▸ **Task A**
Decide whether each statement agrees with the blog text, answering yes or no and quoting the exact words that settle it: (i) The writer finished a glass of wine before paying the bill. (ii) The writer already knew about Missouri's wine country before the trip. (iii) The couple at the next table was served pancakes.

▸ **Source text**
○ ○ ○ ○

And here was a book, years later, confirming that it just might be a part of the bigger plan. *sigh* It was an amazing relief.

I turned from the window, back to the room full of diners and felt… just a little different. The couple at the table next to me received from the waitress two plates of pancakes, and I laughed while crying at the beauty and freedom of that. (I can’t explain what I found particularly moving about it…. Just that I did). There was a brief moment of wondering if I was being watched; if anyone noticed the tears glistening in my eyes, or the smile I couldn’t seem to erase. Just as quickly as that thought appeared, I realized that I couldn’t possibly care. I was in that moment perfect and pure and enjoying a state of amazing bliss.

I finished my glass of wine, paid my bill, and returned to my car. A moment of transcendence, disguised as an everyday meal.

I really should make a point of taking lunch more often.

Tuesday, October 10, 2006

OH so much to tell

My dears, how I've missed you... but oh the adventures I've been on.

* Travelling cross country with my love.
* Visiting the vibrating metropolis of Chicago.
* Seeing the colors changing as the seasons roll one from the next.
* Drinking deeply the lush tones and tastes of Missouri's wine country (which I had NO IDEA existed!)
* Reconnecting with Friends, nesting in the hills of Evergreen, Colorado.
* Traversing the Rockies in all their majestic glory.
* Hiking Utah's awe-inspiring parks.

and finally coming home, to the furry-purries who missed me!!

○ ○ ○ ○

(Stored items from a collection)

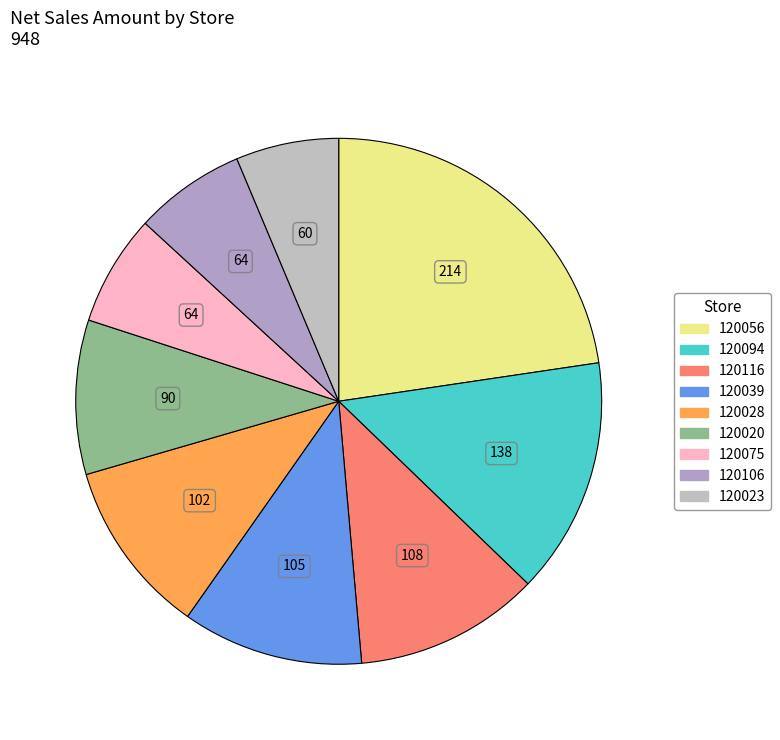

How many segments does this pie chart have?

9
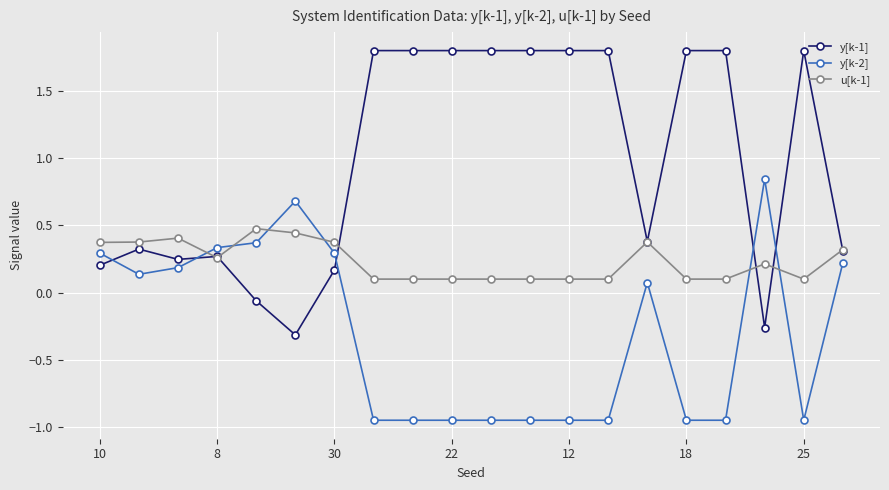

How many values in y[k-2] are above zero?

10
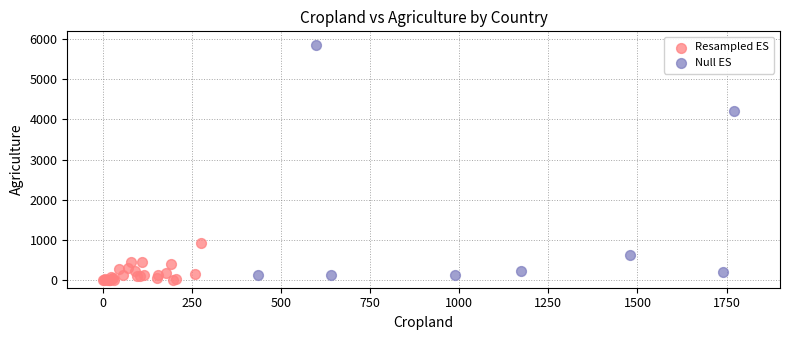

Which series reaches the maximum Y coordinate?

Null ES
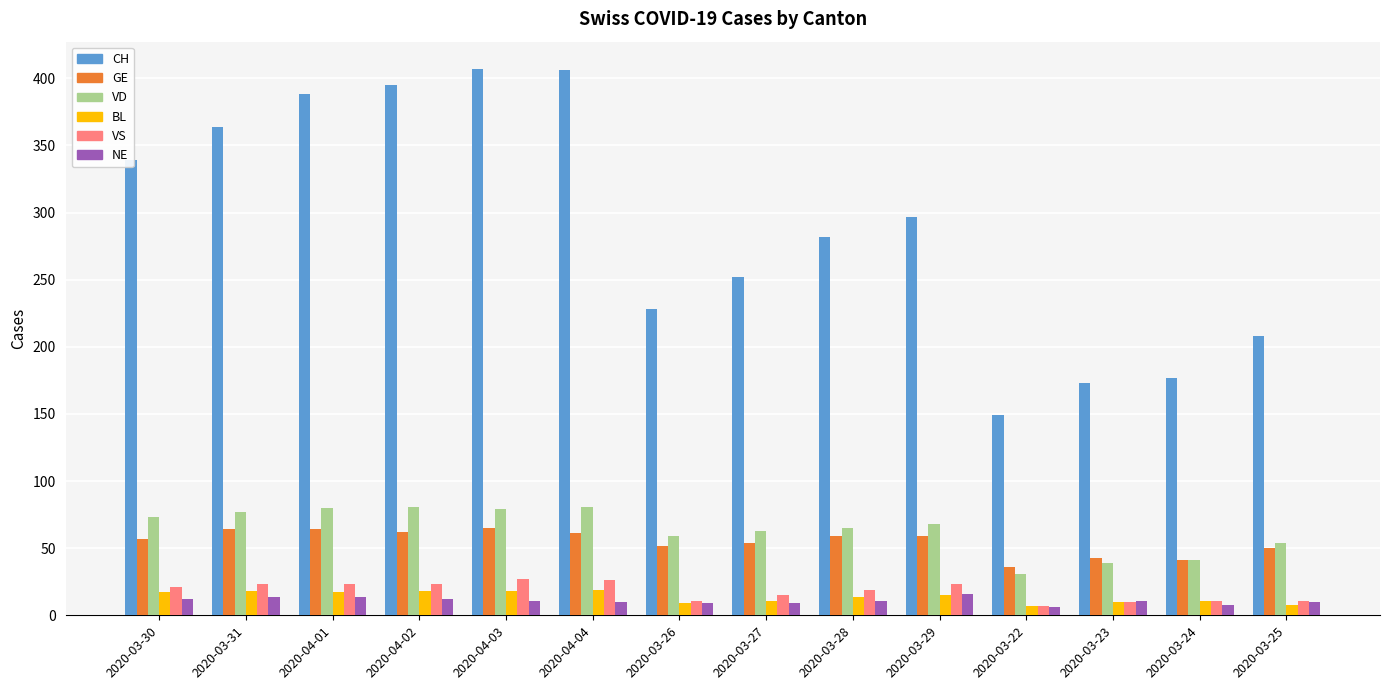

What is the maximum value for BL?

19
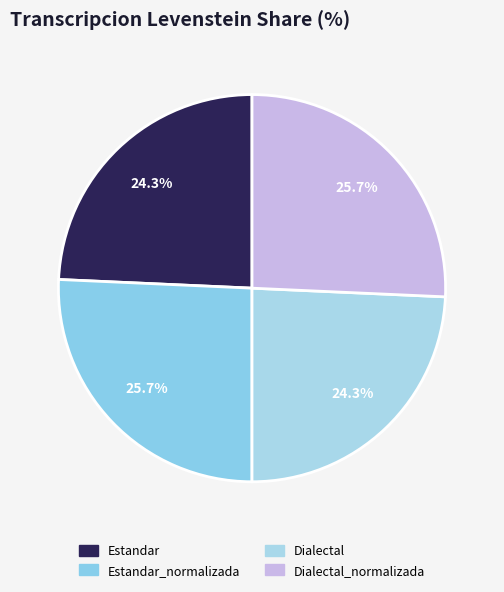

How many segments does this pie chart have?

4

○ ○ ○ ○

▸ **Task B**
Transcribe the rows, starting with the line that contains "Which series reaches" and going on through the end of the rows. Leave the pictures out.

▸ **Exercise response A**
(i) Yes: "I finished my glass of wine, paid my bill, and returned to my car."
(ii) No: "(which I had NO IDEA existed!)"
(iii) Yes: "The couple at the table next to me received from the waitress two plates of pancakes"

▸ **Exercise response B**
Which series reaches the maximum Y coordinate?

Null ES

What is the maximum value for BL?

19

How many segments does this pie chart have?

4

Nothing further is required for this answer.